Rue covered her face. "That can't be a coincidence. Can it?"
Bryn rubbed her back gently.
No one answered her question.
"Have you ever seen this countdown?" Maryn asked. "Do you have any concept of whether we're looking at days or years or hours?"
Rue shook her head, not picking it up. "No. I—" She shuddered again. "I didn't think to ask. It always felt like one of those things that would never happen in my lifetime. You know, like the sun will stop burning one day. Yes, it'll happen. Science says so. But not while I'm alive. I never thought to ask."
"Was there anything on her phone?" I asked Koa.
Rue looked up, eyes wide. Clearly misinterpreting what I was asking.
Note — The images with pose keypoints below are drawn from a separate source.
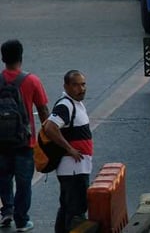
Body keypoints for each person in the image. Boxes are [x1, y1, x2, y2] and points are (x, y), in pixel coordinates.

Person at [0, 40, 48, 233]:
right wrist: (47, 132)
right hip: (24, 141)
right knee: (23, 182)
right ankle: (21, 220)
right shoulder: (31, 80)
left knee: (3, 178)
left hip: (1, 142)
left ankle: (7, 212)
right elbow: (43, 109)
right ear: (21, 56)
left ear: (3, 58)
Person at [43, 71, 92, 233]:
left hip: (78, 168)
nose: (81, 88)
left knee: (66, 208)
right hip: (73, 170)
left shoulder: (75, 104)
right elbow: (50, 127)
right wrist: (69, 148)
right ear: (66, 87)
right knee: (75, 210)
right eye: (76, 85)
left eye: (83, 84)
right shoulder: (66, 105)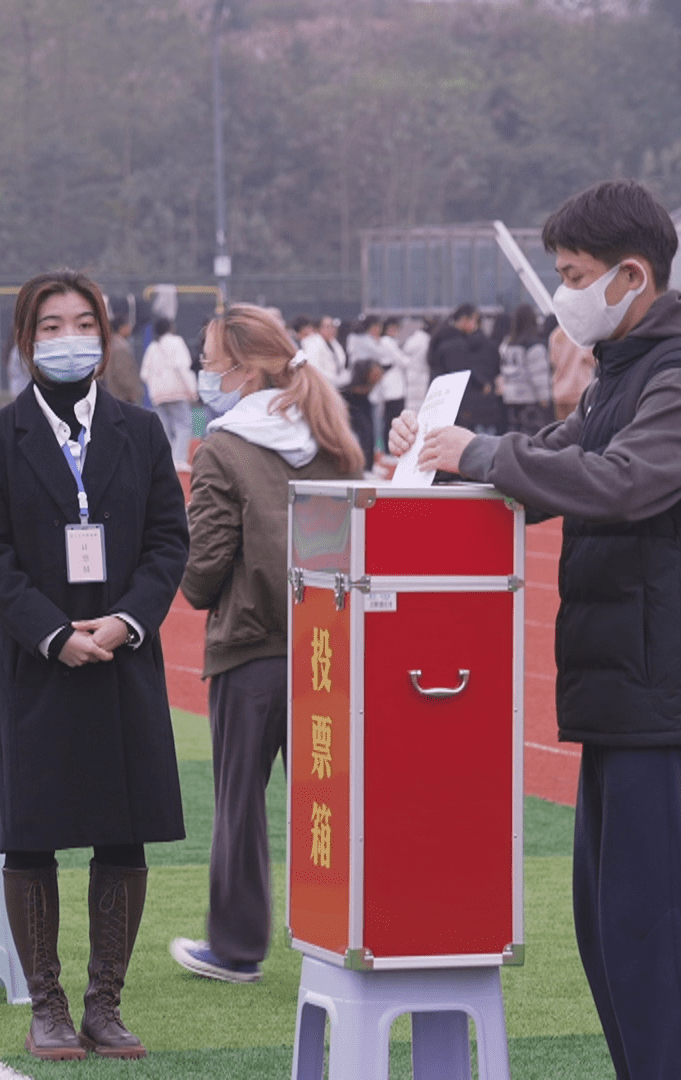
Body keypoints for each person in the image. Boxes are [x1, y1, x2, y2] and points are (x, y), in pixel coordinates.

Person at [392, 179, 681, 1080]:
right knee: (617, 932)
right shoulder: (628, 368)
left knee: (664, 941)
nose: (565, 293)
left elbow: (624, 480)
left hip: (669, 697)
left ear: (633, 276)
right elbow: (559, 457)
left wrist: (479, 455)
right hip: (624, 695)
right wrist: (447, 452)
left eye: (576, 274)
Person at [0, 269, 189, 1062]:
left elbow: (169, 542)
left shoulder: (141, 431)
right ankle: (48, 1008)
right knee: (35, 834)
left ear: (106, 333)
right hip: (40, 663)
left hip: (124, 658)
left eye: (81, 322)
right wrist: (56, 634)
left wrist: (126, 622)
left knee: (123, 833)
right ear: (25, 341)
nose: (67, 339)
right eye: (49, 326)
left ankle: (104, 1005)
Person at [167, 304, 362, 985]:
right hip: (331, 648)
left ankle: (237, 947)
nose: (203, 372)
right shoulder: (331, 435)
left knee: (240, 804)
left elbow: (201, 574)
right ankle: (350, 935)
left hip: (250, 652)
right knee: (335, 802)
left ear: (245, 371)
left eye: (210, 360)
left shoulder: (222, 448)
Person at [428, 303, 505, 434]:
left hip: (439, 397)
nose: (475, 325)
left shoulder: (442, 337)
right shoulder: (457, 344)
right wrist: (482, 383)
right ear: (464, 319)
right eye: (474, 320)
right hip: (454, 403)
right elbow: (462, 371)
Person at [140, 316, 197, 472]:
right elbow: (182, 367)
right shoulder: (176, 342)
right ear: (170, 327)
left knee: (165, 427)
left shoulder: (152, 347)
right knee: (184, 425)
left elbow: (144, 374)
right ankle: (179, 459)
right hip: (177, 392)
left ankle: (168, 460)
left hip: (158, 394)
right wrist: (192, 389)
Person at [498, 305, 555, 434]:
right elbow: (539, 375)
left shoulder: (507, 345)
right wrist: (544, 397)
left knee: (514, 436)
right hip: (530, 399)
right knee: (533, 437)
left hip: (510, 398)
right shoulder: (534, 346)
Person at [340, 316, 384, 464]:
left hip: (365, 397)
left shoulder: (363, 342)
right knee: (364, 431)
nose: (378, 331)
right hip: (354, 395)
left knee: (370, 430)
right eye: (375, 327)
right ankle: (365, 466)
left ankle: (369, 465)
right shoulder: (361, 344)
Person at [370, 316, 407, 462]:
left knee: (394, 419)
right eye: (392, 327)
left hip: (395, 385)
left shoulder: (389, 342)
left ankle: (390, 450)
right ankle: (388, 450)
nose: (394, 331)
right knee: (391, 420)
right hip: (391, 387)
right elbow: (402, 361)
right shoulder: (386, 342)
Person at [103, 312, 144, 407]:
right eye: (128, 325)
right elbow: (123, 372)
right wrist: (132, 391)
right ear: (122, 328)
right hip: (124, 396)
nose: (130, 328)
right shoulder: (120, 346)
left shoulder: (112, 344)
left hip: (116, 394)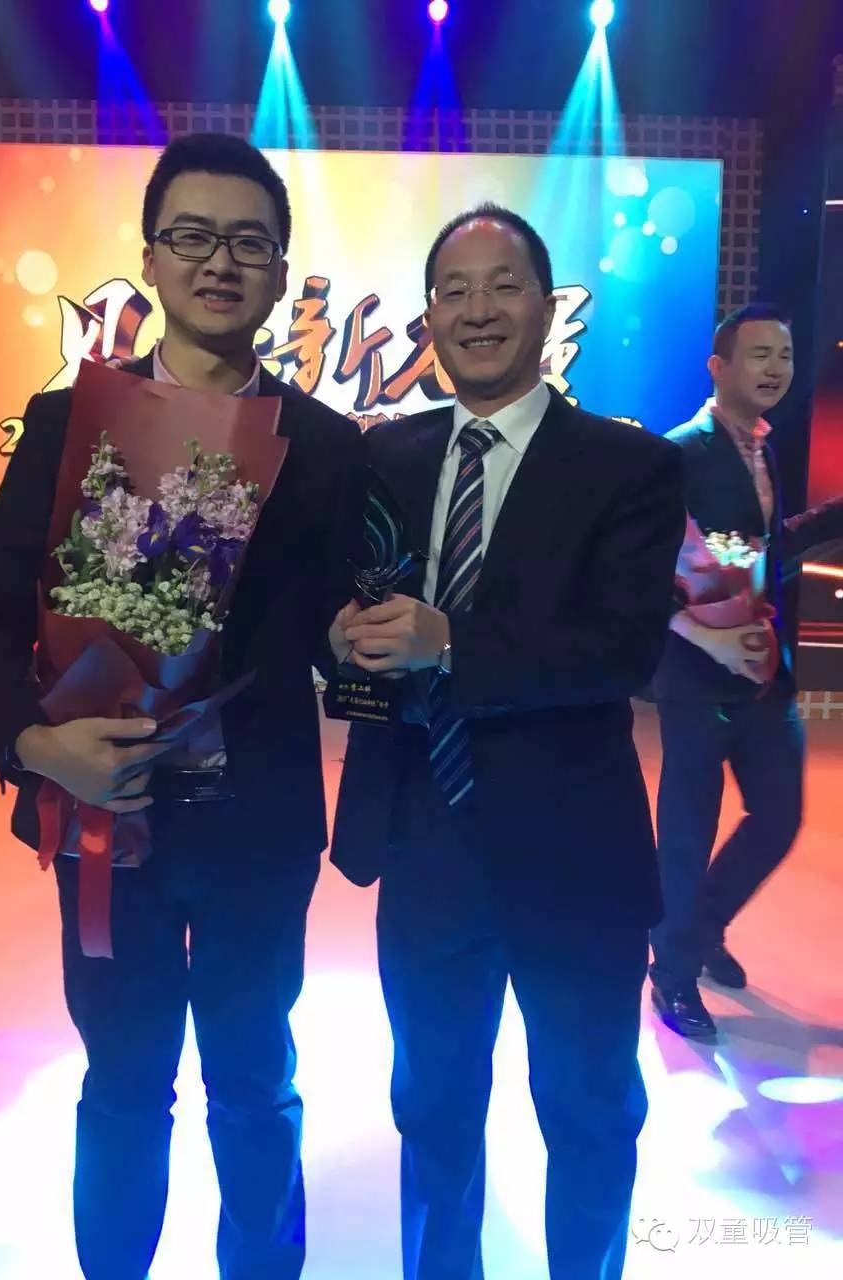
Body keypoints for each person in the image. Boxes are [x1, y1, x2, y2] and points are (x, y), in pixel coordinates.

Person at [0, 133, 361, 1280]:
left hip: (258, 826)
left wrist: (354, 640)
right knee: (124, 1082)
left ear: (279, 272)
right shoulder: (66, 423)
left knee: (255, 1079)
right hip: (107, 821)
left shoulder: (329, 450)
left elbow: (332, 623)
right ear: (150, 258)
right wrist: (38, 745)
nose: (219, 262)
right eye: (193, 235)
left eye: (249, 243)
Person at [328, 203, 685, 1280]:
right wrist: (336, 638)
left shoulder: (628, 465)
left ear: (546, 305)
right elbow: (348, 603)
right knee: (432, 1107)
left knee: (589, 1109)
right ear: (430, 314)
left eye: (502, 285)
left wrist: (448, 642)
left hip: (574, 852)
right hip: (425, 840)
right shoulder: (385, 455)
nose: (476, 309)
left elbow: (620, 650)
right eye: (453, 290)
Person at [649, 303, 843, 1039]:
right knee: (688, 830)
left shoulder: (763, 447)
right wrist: (703, 633)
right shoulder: (679, 453)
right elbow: (642, 569)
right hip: (695, 672)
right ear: (718, 366)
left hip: (763, 668)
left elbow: (758, 551)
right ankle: (671, 974)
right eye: (759, 354)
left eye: (784, 356)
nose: (775, 369)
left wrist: (833, 517)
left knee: (779, 815)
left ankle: (701, 929)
Koa shook his head. "No. No tracking apps. No mimicking apps. No listening apps. I did turn off your location, though," he said, looking at Rue. "Just in case. I don't want to do a deep dissection of your phone right now since you have a lot of personal things on it, but it'd take a lot more effort to locate it with your location turned off."
She stared at Koa as several silent seconds ticked by. "Thanks?"
He chuckled.
"I think it's our turn," Koa continued, as he touched the side of her face with his fingertips. "I think you understand through context from Ady and Hadley that we aren't sitting around idle. We mostly retaliate when necessary. Ady being kidnapped was the moment we finally sat up and said enough is enough. It was time to do something. For the past seven years, we've been fighting against the growing threats that are ORKA and Silence. Strangely—and for reasons we can't grasp—two years ago, on the exact day we strategized to make a concentrated attack against ORKA, Silence waltzed in and completely annihilated them."
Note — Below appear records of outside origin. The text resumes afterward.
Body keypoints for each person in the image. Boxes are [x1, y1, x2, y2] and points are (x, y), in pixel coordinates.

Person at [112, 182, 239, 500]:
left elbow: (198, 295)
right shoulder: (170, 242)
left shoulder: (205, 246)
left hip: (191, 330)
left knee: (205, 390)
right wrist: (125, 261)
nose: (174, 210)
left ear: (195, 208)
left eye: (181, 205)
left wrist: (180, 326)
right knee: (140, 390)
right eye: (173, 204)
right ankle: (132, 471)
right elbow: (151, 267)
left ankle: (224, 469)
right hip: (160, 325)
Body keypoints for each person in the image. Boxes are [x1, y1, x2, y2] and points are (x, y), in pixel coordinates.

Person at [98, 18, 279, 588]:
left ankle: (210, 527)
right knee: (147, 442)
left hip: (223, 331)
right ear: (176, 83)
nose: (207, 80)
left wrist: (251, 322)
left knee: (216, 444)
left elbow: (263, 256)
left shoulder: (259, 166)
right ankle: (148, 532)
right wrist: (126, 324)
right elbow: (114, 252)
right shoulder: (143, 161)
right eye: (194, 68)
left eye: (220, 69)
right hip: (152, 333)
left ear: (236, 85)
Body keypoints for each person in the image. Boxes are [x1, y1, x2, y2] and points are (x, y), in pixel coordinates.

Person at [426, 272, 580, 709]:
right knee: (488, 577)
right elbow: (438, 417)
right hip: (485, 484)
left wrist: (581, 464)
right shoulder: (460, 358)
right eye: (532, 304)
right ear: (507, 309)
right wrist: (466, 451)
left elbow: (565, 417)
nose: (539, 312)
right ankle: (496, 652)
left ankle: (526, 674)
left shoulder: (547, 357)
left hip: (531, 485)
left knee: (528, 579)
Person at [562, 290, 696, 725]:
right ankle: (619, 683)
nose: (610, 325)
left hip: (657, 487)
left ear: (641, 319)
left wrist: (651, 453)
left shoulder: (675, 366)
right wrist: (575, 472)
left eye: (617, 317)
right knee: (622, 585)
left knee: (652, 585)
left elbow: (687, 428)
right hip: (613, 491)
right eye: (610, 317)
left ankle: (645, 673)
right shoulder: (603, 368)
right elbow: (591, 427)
"Right in front of us," Ellis said. "While we were standing right there. And they completely ignored us."
"As if sending a message—we see you but you're not a threat worth acknowledging," Maryn added, crossing her arms.
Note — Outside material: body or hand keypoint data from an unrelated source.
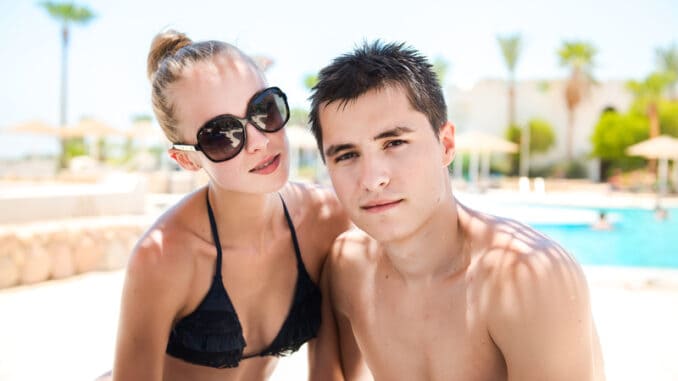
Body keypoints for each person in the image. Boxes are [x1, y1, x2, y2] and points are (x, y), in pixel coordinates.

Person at [308, 41, 606, 381]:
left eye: (394, 143)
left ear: (446, 144)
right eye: (346, 155)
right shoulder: (347, 269)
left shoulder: (524, 278)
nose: (372, 179)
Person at [111, 30, 349, 381]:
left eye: (263, 110)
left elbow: (333, 373)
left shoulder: (326, 220)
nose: (258, 142)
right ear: (187, 160)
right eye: (221, 134)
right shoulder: (164, 256)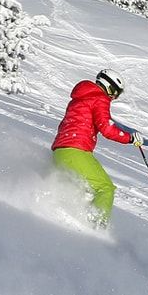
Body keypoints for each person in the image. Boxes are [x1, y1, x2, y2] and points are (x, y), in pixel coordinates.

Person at [51, 70, 140, 226]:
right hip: (76, 151)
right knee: (105, 188)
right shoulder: (99, 98)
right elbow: (106, 128)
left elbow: (64, 126)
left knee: (81, 190)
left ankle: (69, 221)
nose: (113, 98)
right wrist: (130, 138)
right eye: (114, 93)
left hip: (60, 152)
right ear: (107, 87)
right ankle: (95, 227)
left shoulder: (79, 99)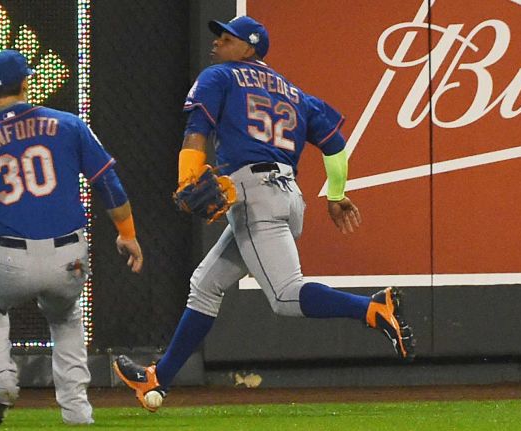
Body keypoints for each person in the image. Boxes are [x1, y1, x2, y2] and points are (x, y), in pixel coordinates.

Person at [113, 16, 415, 412]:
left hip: (255, 196)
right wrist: (336, 192)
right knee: (205, 285)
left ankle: (374, 309)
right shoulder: (296, 94)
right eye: (219, 38)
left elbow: (197, 130)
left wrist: (188, 177)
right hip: (288, 198)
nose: (217, 44)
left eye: (228, 38)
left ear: (250, 48)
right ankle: (159, 378)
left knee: (286, 296)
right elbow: (336, 145)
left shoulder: (220, 77)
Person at [0, 49, 143, 425]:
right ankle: (77, 409)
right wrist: (127, 234)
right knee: (66, 316)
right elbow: (107, 183)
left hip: (10, 260)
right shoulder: (69, 125)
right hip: (69, 257)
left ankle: (1, 382)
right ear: (27, 82)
"It's dangerous when Silence has been silent for long periods of time," Iker said. "We know that. But they've had generations to prepare and they're almost always one to eight steps more advanced than we are. We're not just playing a game of catch up, but we're also trying to stay alive since everyone within these walls is on their hit list."
"Oh," Rue said. "You're safer together."
"Exactly," Javan confirmed. "When we're split up, we're still strong, but we can be overwhelmed. Even if they know where we are, we're the size of a very large army right now. And nearly every single body within these walls has been made enemy number one because we're considered a species too powerful to live."
Rue was quiet for a minute. She closed her eyes and took several deep breaths. "What do we do now?"